* _Collected data_
⁂

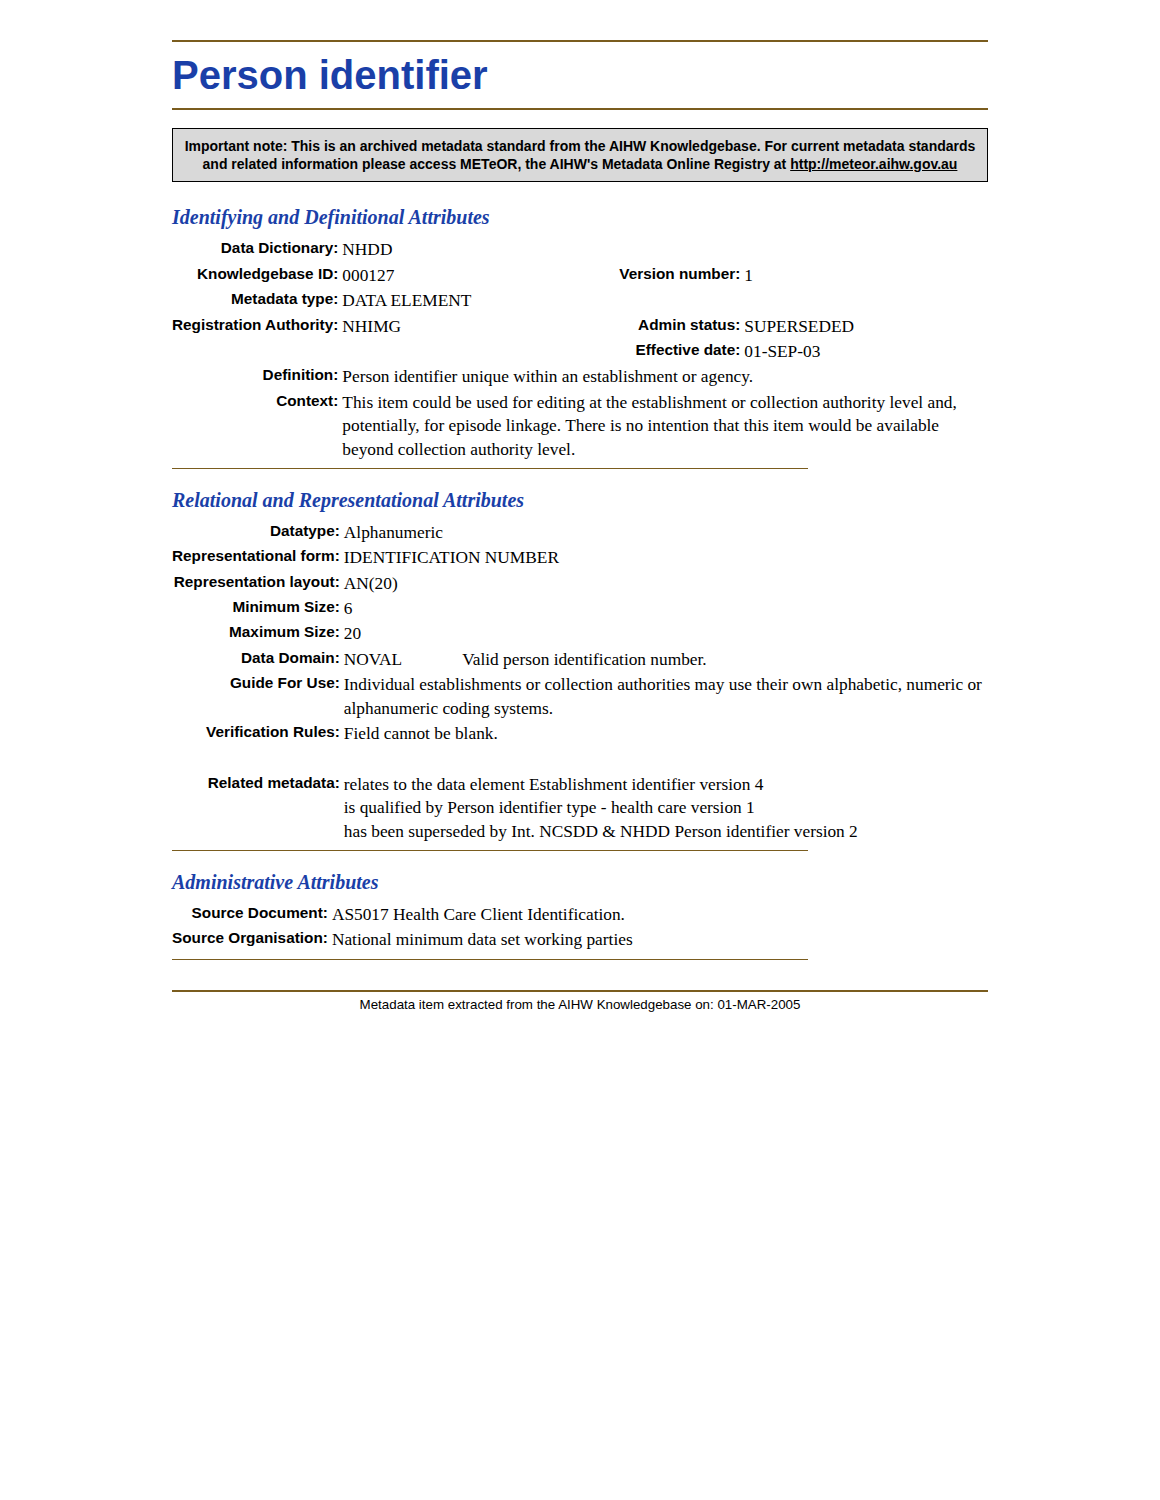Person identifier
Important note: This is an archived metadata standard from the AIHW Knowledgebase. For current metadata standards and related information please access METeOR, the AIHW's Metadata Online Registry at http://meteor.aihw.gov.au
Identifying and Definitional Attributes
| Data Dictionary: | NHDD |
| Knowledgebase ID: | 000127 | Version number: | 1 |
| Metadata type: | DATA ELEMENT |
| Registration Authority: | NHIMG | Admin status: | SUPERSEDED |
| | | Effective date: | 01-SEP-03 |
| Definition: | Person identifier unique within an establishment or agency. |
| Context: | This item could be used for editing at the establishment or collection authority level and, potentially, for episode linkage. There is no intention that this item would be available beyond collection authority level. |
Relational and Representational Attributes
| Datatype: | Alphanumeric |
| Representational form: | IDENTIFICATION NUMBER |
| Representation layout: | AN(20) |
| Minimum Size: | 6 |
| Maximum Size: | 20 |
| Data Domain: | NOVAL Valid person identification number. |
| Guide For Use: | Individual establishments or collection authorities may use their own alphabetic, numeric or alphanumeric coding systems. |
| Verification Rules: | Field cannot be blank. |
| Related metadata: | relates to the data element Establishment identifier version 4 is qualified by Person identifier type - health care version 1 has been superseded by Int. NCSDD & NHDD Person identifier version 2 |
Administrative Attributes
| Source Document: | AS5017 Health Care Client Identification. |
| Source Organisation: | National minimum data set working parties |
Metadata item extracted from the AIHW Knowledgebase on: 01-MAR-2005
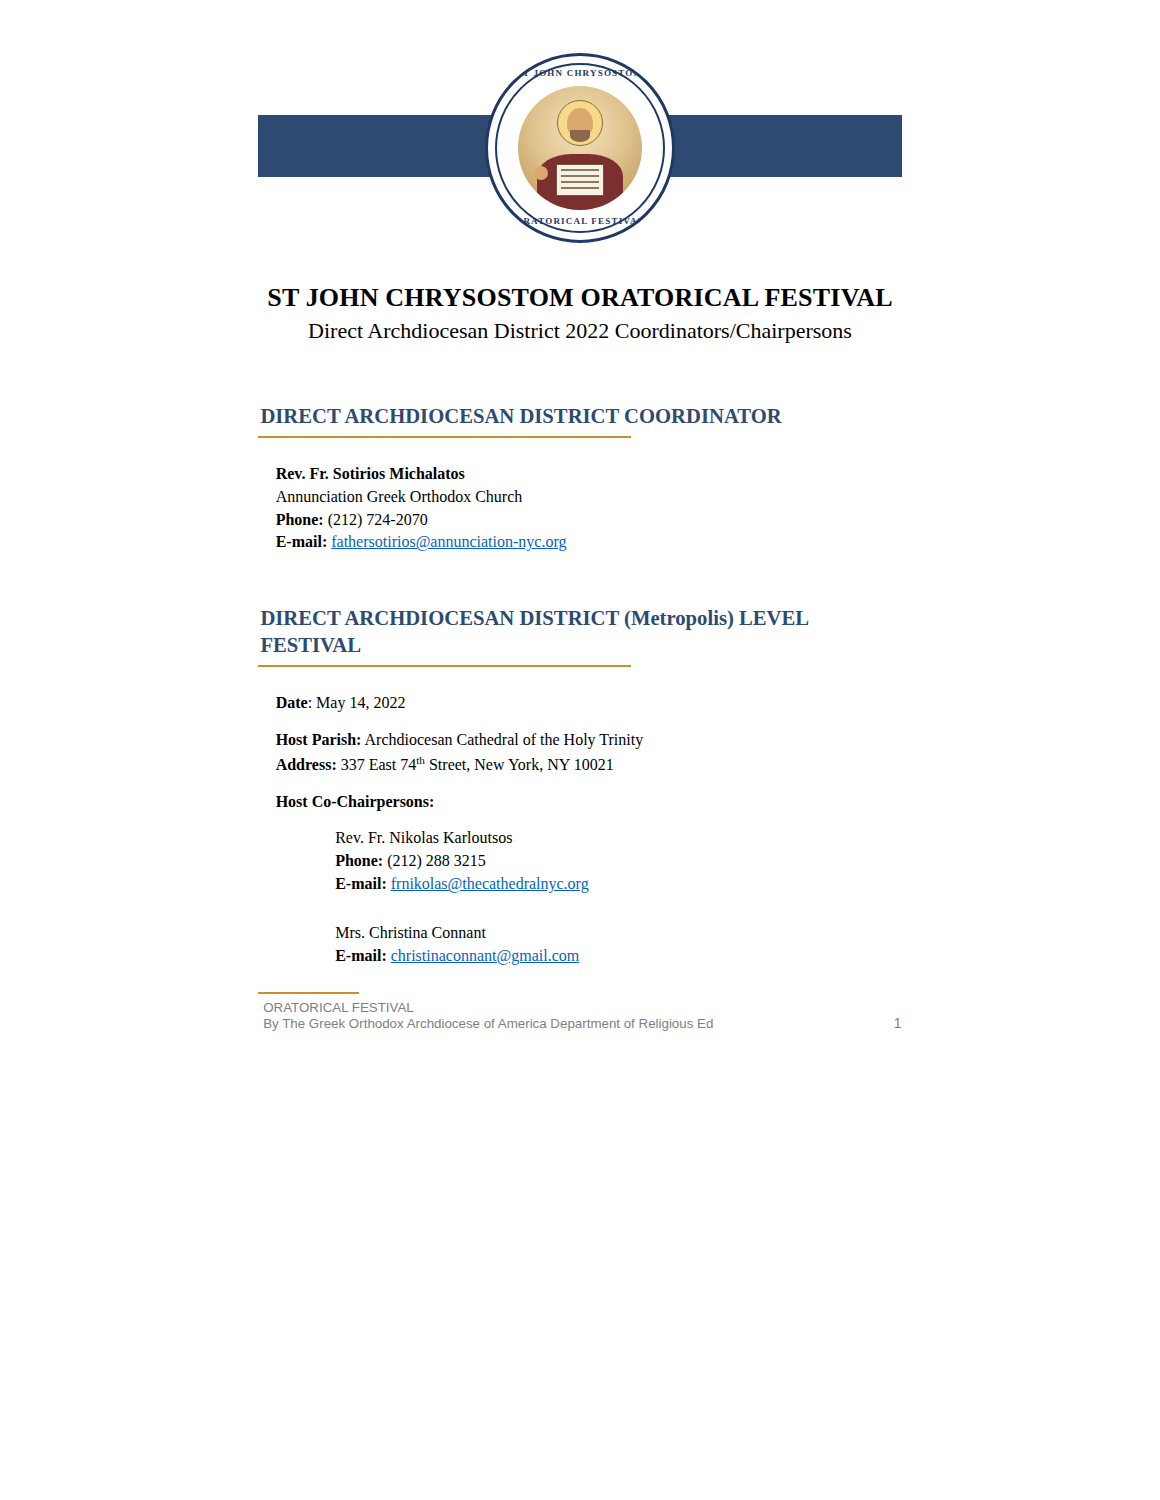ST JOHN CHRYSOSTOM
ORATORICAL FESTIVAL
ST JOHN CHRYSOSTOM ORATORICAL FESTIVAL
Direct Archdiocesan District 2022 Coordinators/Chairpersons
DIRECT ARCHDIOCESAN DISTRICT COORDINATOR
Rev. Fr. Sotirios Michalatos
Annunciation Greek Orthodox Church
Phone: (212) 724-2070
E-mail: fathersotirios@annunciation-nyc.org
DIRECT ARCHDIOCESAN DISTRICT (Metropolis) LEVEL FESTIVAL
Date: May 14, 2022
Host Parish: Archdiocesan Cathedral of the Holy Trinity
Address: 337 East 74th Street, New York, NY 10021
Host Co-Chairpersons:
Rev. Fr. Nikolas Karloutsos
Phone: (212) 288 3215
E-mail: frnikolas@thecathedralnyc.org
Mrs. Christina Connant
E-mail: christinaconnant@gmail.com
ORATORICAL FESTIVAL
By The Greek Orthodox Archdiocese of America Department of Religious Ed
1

⁂

* _Description of the task_
Whenever a line holds "Chairpersons", it counts; state the total for the records and add nothing.

* _Written reply_
2